*Instructions to follow*.
Leave every image out, and print the remaining lines below exactly.

[Records for the exercise — start]

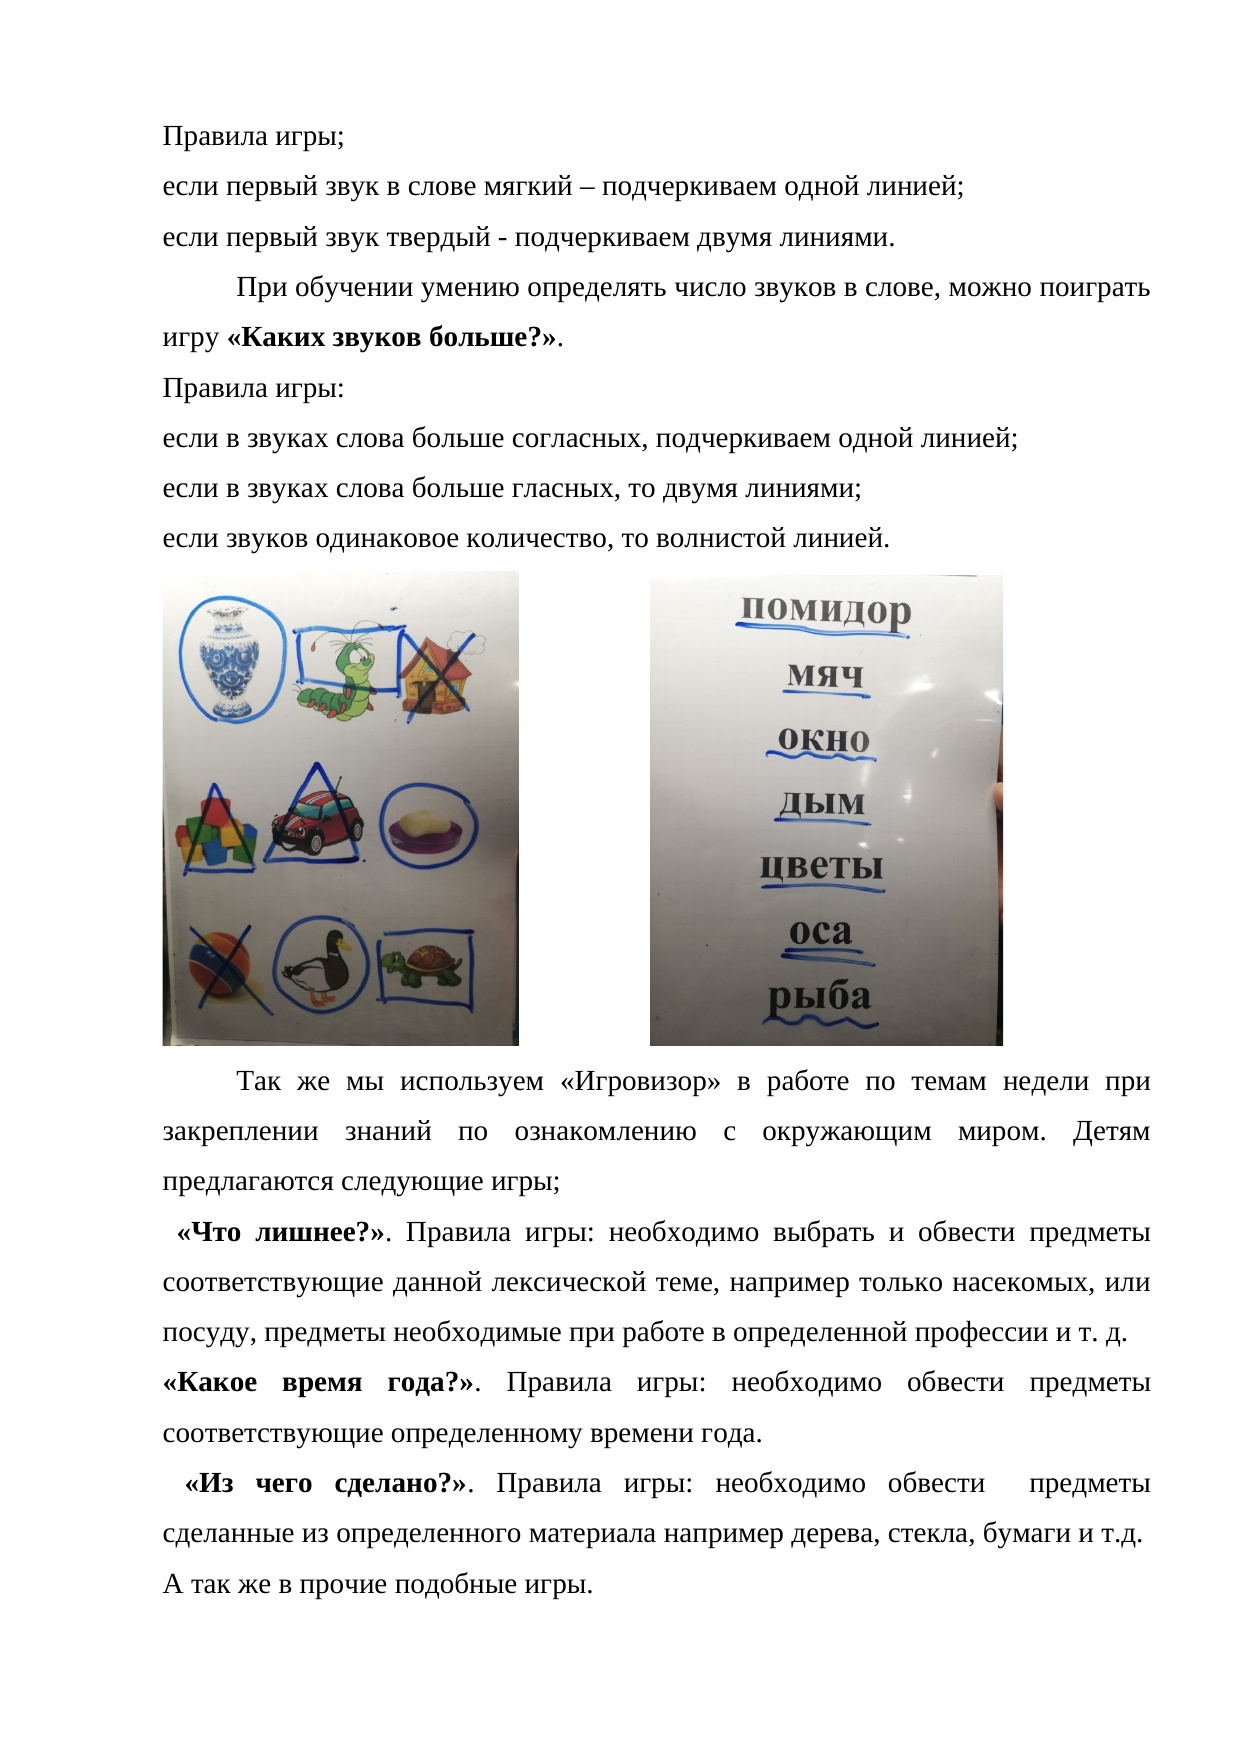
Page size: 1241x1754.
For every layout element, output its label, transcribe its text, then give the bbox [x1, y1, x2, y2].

text если первый звук твердый - подчеркиваем двумя линиями. [162, 219, 1152, 252]
text А так же в прочие подобные игры. [162, 1566, 1152, 1599]
picture [162, 571, 519, 1046]
text Так же мы используем «Игровизор» в работе по темам недели при закреплении знаний по ознакомлению с окружающим миром. Детям предлагаются следующие игры; [162, 1063, 1152, 1197]
text Правила игры; [162, 118, 1152, 152]
text «Из чего сделано?». Правила игры: необходимо обвести предметы сделанные из определенного материала например дерева, стекла, бумаги и т.д. [162, 1465, 1152, 1549]
text если первый звук в слове мягкий – подчеркиваем одной линией; [162, 168, 1152, 202]
text Правила игры: [162, 370, 1152, 403]
text если звуков одинаковое количество, то волнистой линией. [162, 521, 1152, 554]
text если в звуках слова больше согласных, подчеркиваем одной линией; [162, 420, 1152, 453]
text если в звуках слова больше гласных, то двумя линиями; [162, 470, 1152, 504]
text «Какое время года?». Правила игры: необходимо обвести предметы соответствующие определенному времени года. [162, 1364, 1152, 1448]
text При обучении умению определять число звуков в слове, можно поиграть игру «Каких звуков больше?». [162, 269, 1152, 353]
text «Что лишнее?». Правила игры: необходимо выбрать и обвести предметы соответствующие данной лексической теме, например только насекомых, или посуду, предметы необходимые при работе в определенной профессии и т. д. [162, 1214, 1152, 1348]
picture [650, 575, 1004, 1046]
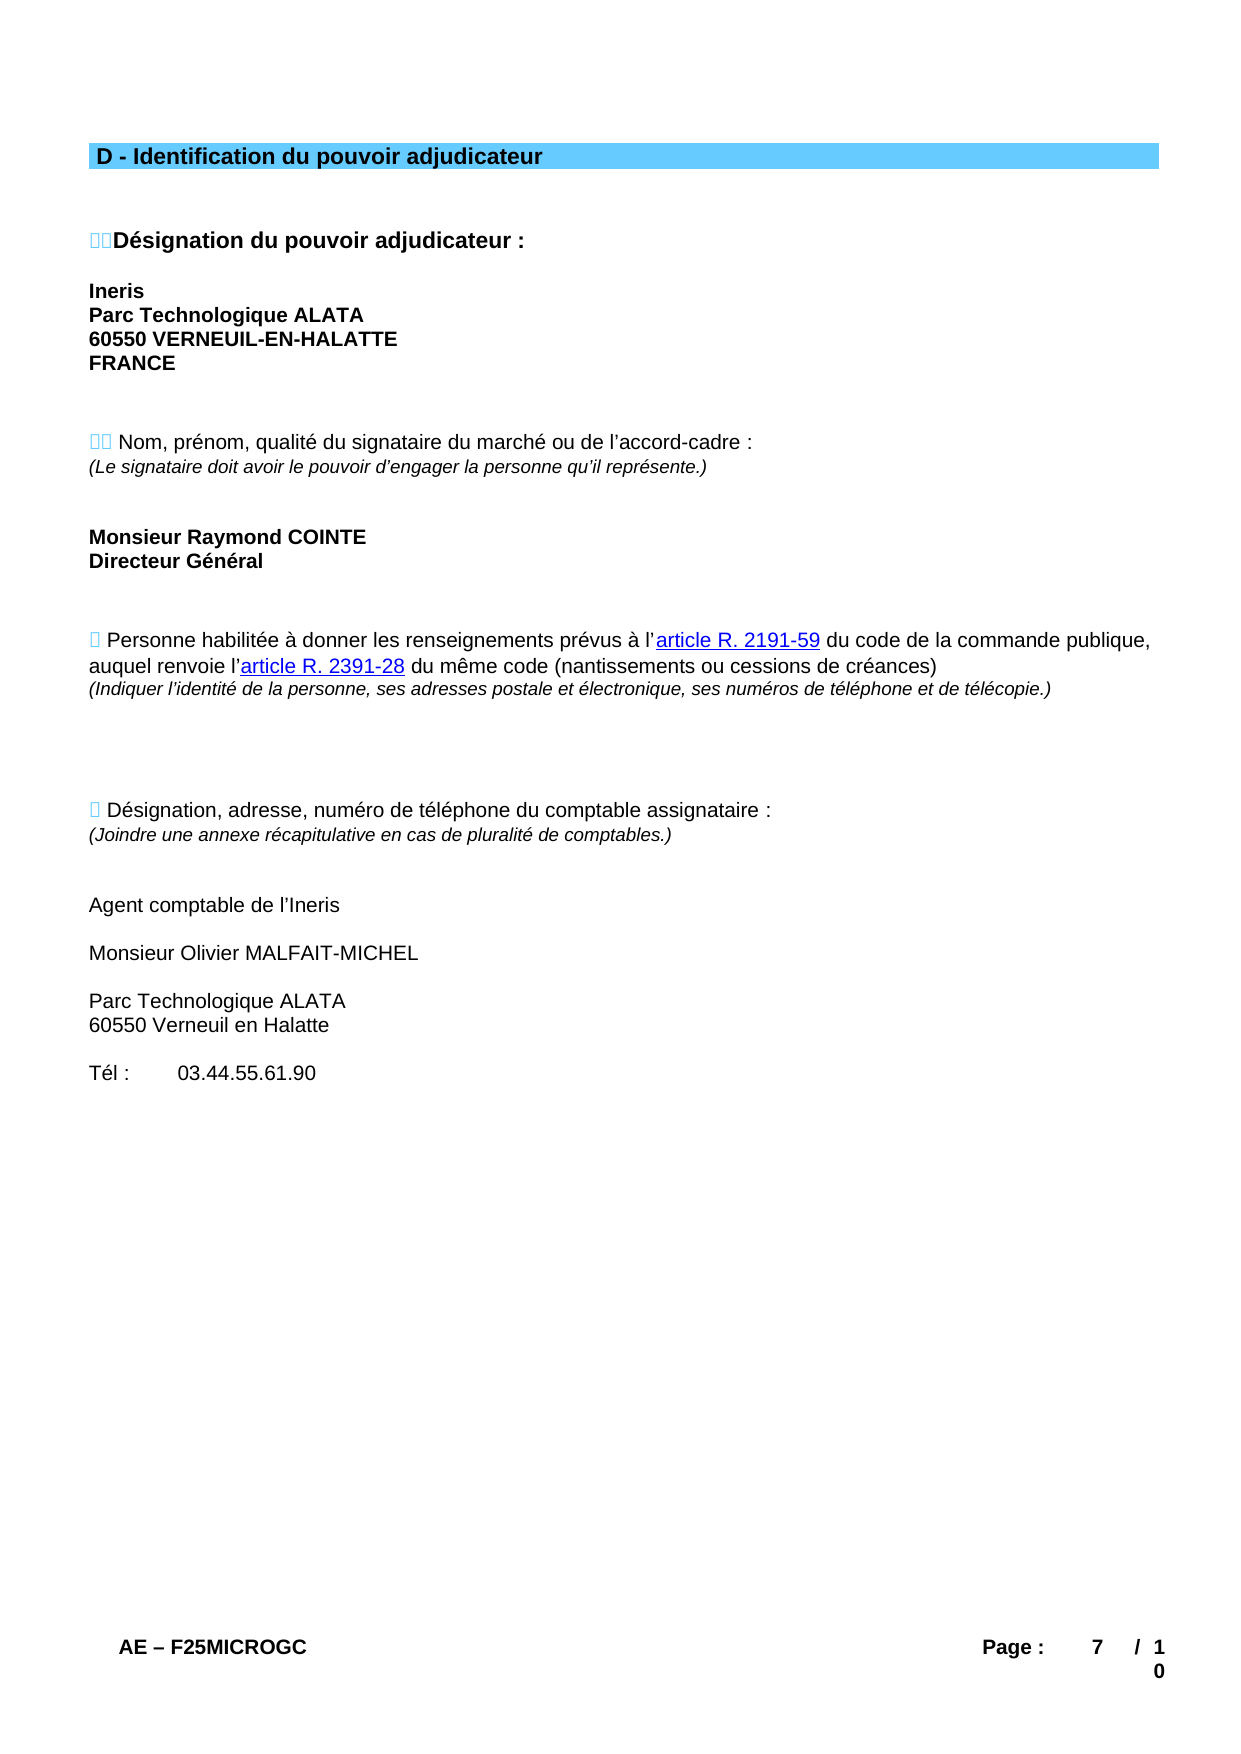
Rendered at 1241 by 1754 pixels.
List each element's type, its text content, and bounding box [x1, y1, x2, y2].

text  Personne habilitée à donner les renseignements prévus à l’article R. 2191-59 du code de la commande publique, auquel renvoie l’article R. 2391-28 du même code (nantissements ou cessions de créances) [89, 625, 1152, 678]
text Directeur Général [89, 549, 1152, 573]
text Monsieur Raymond COINTE [89, 525, 1152, 549]
subtitle Désignation du pouvoir adjudicateur : [89, 226, 1152, 255]
text Tél : 03.44.55.61.90 [89, 1061, 1152, 1084]
list Ineris [89, 279, 1152, 303]
table_header D - Identification du pouvoir adjudicateur [89, 143, 1159, 169]
list 60550 VERNEUIL-EN-HALATTE [89, 327, 1152, 351]
list Parc Technologique ALATA [89, 303, 1152, 327]
list FRANCE [89, 351, 1152, 374]
text  Désignation, adresse, numéro de téléphone du comptable assignataire : [89, 795, 1152, 823]
text Agent comptable de l’Ineris [89, 893, 1152, 917]
text 60550 Verneuil en Halatte [89, 1013, 1152, 1037]
text (Indiquer l’identité de la personne, ses adresses postale et électronique, ses numéros de téléphone et de télécopie.) [89, 678, 1152, 699]
text Parc Technologique ALATA [89, 989, 1152, 1013]
text  Nom, prénom, qualité du signataire du marché ou de l’accord-cadre : [89, 427, 1152, 455]
text (Joindre une annexe récapitulative en cas de pluralité de comptables.) [89, 823, 1152, 845]
text (Le signataire doit avoir le pouvoir d’engager la personne qu’il représente.) [89, 455, 1152, 477]
text Monsieur Olivier MALFAIT-MICHEL [89, 941, 1152, 965]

[Records for the exercise — finish]

*Response to this exercise*.
Page size: 1241x1754.
For every layout element, output its label, transcribe its text, then give the bbox [x1, y1, x2, y2].

text если первый звук твердый - подчеркиваем двумя линиями. [162, 219, 1152, 252]
text А так же в прочие подобные игры. [162, 1566, 1152, 1599]
picture [162, 571, 519, 1046]
text Так же мы используем «Игровизор» в работе по темам недели при закреплении знаний по ознакомлению с окружающим миром. Детям предлагаются следующие игры; [162, 1063, 1152, 1197]
text Правила игры; [162, 118, 1152, 152]
text «Из чего сделано?». Правила игры: необходимо обвести предметы сделанные из определенного материала например дерева, стекла, бумаги и т.д. [162, 1465, 1152, 1549]
text если первый звук в слове мягкий – подчеркиваем одной линией; [162, 168, 1152, 202]
text Правила игры: [162, 370, 1152, 403]
text если звуков одинаковое количество, то волнистой линией. [162, 521, 1152, 554]
text если в звуках слова больше согласных, подчеркиваем одной линией; [162, 420, 1152, 453]
text если в звуках слова больше гласных, то двумя линиями; [162, 470, 1152, 504]
text «Какое время года?». Правила игры: необходимо обвести предметы соответствующие определенному времени года. [162, 1364, 1152, 1448]
text При обучении умению определять число звуков в слове, можно поиграть игру «Каких звуков больше?». [162, 269, 1152, 353]
text «Что лишнее?». Правила игры: необходимо выбрать и обвести предметы соответствующие данной лексической теме, например только насекомых, или посуду, предметы необходимые при работе в определенной профессии и т. д. [162, 1214, 1152, 1348]
picture [650, 575, 1004, 1046]
Rendered at 1241 by 1754 pixels.
List each element's type, its text content, and bounding box [x1, y1, x2, y2].

text  Personne habilitée à donner les renseignements prévus à l’article R. 2191-59 du code de la commande publique, auquel renvoie l’article R. 2391-28 du même code (nantissements ou cessions de créances) [89, 625, 1152, 678]
text Directeur Général [89, 549, 1152, 573]
text Monsieur Raymond COINTE [89, 525, 1152, 549]
subtitle Désignation du pouvoir adjudicateur : [89, 226, 1152, 255]
text Tél : 03.44.55.61.90 [89, 1061, 1152, 1084]
list Ineris [89, 279, 1152, 303]
table_header D - Identification du pouvoir adjudicateur [89, 143, 1159, 169]
list 60550 VERNEUIL-EN-HALATTE [89, 327, 1152, 351]
list Parc Technologique ALATA [89, 303, 1152, 327]
list FRANCE [89, 351, 1152, 374]
text  Désignation, adresse, numéro de téléphone du comptable assignataire : [89, 795, 1152, 823]
text Agent comptable de l’Ineris [89, 893, 1152, 917]
text 60550 Verneuil en Halatte [89, 1013, 1152, 1037]
text (Indiquer l’identité de la personne, ses adresses postale et électronique, ses numéros de téléphone et de télécopie.) [89, 678, 1152, 699]
text Parc Technologique ALATA [89, 989, 1152, 1013]
text  Nom, prénom, qualité du signataire du marché ou de l’accord-cadre : [89, 427, 1152, 455]
text (Joindre une annexe récapitulative en cas de pluralité de comptables.) [89, 823, 1152, 845]
text (Le signataire doit avoir le pouvoir d’engager la personne qu’il représente.) [89, 455, 1152, 477]
text Monsieur Olivier MALFAIT-MICHEL [89, 941, 1152, 965]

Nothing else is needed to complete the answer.